What you will do: If a line below contains the word "TRIANGLE", count it. Please give the total and nothing else.

Items listed in a dataset:
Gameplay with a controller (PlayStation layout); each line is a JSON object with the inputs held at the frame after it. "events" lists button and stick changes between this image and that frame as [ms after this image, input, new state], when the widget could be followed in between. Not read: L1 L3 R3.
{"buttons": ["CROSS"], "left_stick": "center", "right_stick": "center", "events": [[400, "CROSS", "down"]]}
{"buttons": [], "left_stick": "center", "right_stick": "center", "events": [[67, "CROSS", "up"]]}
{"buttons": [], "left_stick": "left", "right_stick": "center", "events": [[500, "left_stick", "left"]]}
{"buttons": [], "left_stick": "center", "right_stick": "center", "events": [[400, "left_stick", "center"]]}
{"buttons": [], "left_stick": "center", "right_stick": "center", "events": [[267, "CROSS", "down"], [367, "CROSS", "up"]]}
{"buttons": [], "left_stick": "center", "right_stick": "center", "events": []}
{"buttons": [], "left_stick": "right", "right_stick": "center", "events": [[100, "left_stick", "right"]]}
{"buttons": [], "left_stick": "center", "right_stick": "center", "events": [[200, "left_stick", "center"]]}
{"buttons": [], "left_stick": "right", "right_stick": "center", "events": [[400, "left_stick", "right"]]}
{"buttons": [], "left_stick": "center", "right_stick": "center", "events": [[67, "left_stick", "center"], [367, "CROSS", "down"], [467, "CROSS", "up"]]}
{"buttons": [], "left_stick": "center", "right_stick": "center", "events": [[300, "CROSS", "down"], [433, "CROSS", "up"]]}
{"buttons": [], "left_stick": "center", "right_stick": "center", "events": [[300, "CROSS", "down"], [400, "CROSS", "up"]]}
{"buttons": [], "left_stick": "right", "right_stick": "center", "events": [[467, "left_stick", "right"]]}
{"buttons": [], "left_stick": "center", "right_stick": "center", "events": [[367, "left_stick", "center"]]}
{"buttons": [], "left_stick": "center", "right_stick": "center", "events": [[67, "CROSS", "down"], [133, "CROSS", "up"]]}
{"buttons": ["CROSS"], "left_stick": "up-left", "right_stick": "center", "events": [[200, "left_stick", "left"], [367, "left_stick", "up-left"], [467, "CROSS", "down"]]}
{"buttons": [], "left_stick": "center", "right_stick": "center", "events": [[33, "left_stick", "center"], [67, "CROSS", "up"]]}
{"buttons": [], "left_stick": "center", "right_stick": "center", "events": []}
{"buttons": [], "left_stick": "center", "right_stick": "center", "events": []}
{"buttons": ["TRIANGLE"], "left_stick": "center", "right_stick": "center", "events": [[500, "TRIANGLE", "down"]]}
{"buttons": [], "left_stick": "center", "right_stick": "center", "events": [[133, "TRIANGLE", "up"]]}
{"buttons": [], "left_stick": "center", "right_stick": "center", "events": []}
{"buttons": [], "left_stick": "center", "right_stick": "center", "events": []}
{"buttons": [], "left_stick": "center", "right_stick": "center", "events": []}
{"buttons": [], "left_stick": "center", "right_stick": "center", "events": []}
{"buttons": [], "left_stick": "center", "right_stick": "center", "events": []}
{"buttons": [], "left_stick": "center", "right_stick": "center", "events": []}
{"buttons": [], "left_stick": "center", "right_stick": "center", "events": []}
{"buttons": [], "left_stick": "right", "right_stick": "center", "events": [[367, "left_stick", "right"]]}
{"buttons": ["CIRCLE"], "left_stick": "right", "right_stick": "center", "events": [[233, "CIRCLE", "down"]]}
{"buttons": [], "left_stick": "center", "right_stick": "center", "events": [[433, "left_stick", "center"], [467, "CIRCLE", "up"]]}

Output for this task: 2